But the boutiques frequently went bankrupt without paying Benavides for his shoes. And the economic turndown of the late 1980s and early ‘90s--accompanied by the downsizing of downtown companies and the relocation of some government offices--caused his repair business to decline.
Benavides said he began collecting endorsements after his initial job application three years ago went unnoticed by officials from the Department of Corrections.
“I think people began trusting me more when I showed them the letters,” he said.
“I feel sad going, but it’s a good opportunity to teach others what I know. A shoemaker is a lost trade. I’ll show them how to make good shoes for the inmates.”
Benavides said he plans to return to his Eastside home on weekends for the next few months before moving his family to San Luis Obispo. For now, he plans to continue making shoes for flamenco dancers and a few other longtime customers.
He has telephoned the owners of 40 pairs of unclaimed shoes that remain in his tiny shop, urging them to come pick them up by closing time today.
Customers, meantime, are showering him with gifts, hugs and farewell handshakes.
“I hate to see you go, but I wish you the very, very best,” said Glendale resident Olga Iribarren, an executive assistant at a bank who has been a customer for 15 years.
Even many of those composing letters of recommendation to the Department of Corrections acknowledged they were doing it with mixed emotions.
“I write this letter with a deep sense of loss as I am truly sad to see, not only a craftsman, but a friend of 22 years leave,” wrote Philip Sugar, an assistant Los Angeles city attorney.
“I wish him all the very best. And I truly congratulate anyone who can become the recipient of his talents and his friendship.”

**Records shown**
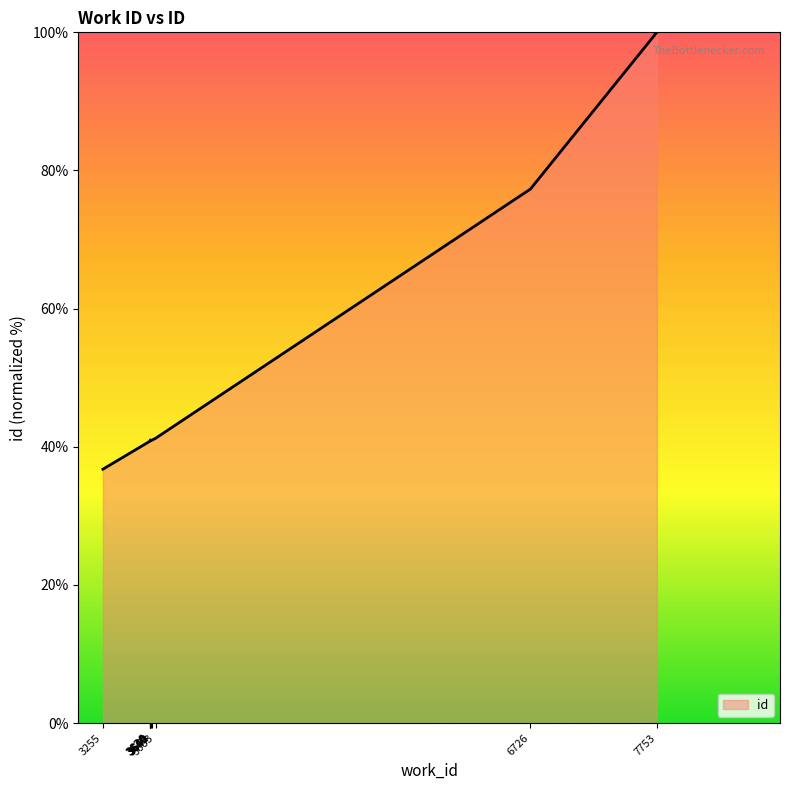

How many points are higher than both their immediate neighbors (excluding endpoints)?

1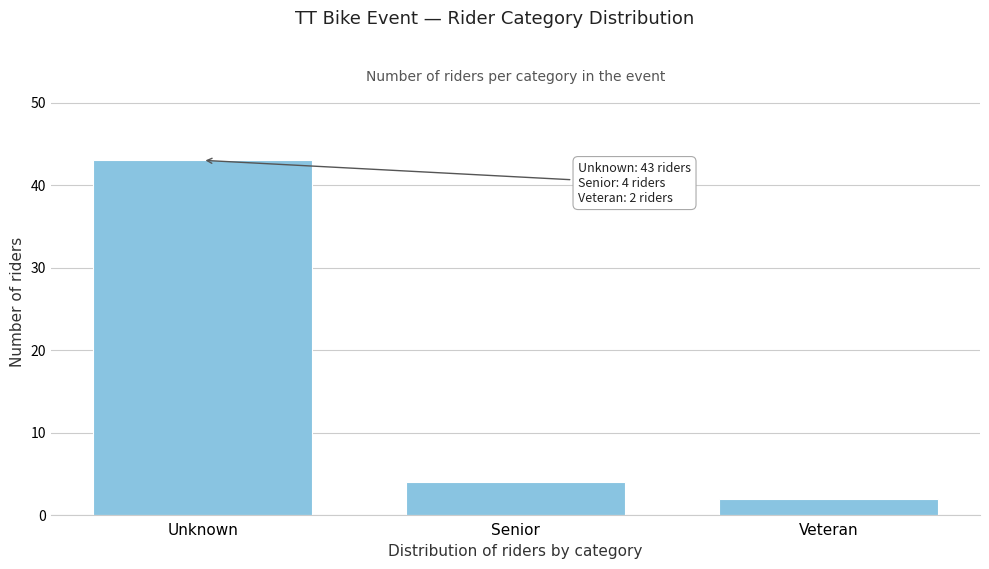

Reading right to left, transcribe all the data shown in this chart.

2	4	43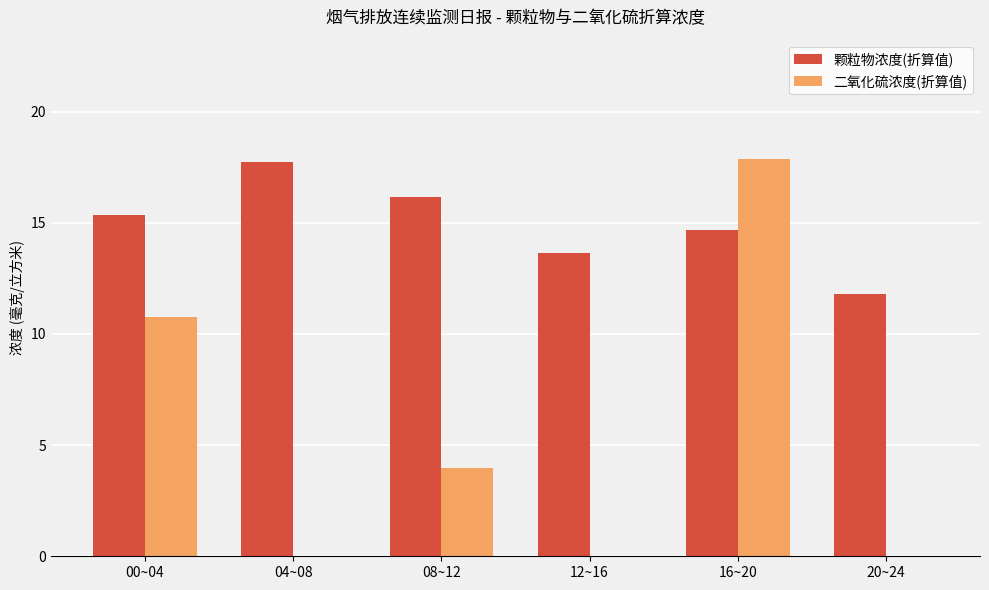

How many data points does each series have?

6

**Problem to work on**
Decide whether each statement agrees with the text about the shoemaker Benavides, answering yes or no and quoting the words of the text that settle it: (a) Olga Iribarren has been his customer for 15 years; (b) he plans to stop making shoes for flamenco dancers right away; (c) 40 pairs of unclaimed shoes remain in his shop. The items stand apart from the text and are their own material.

**Response area**
(a) Yes: "who has been a customer for 15 years"
(b) No: "For now, he plans to continue making shoes for flamenco dancers and a few other longtime customers."
(c) Yes: "40 pairs of unclaimed shoes that remain in his tiny shop"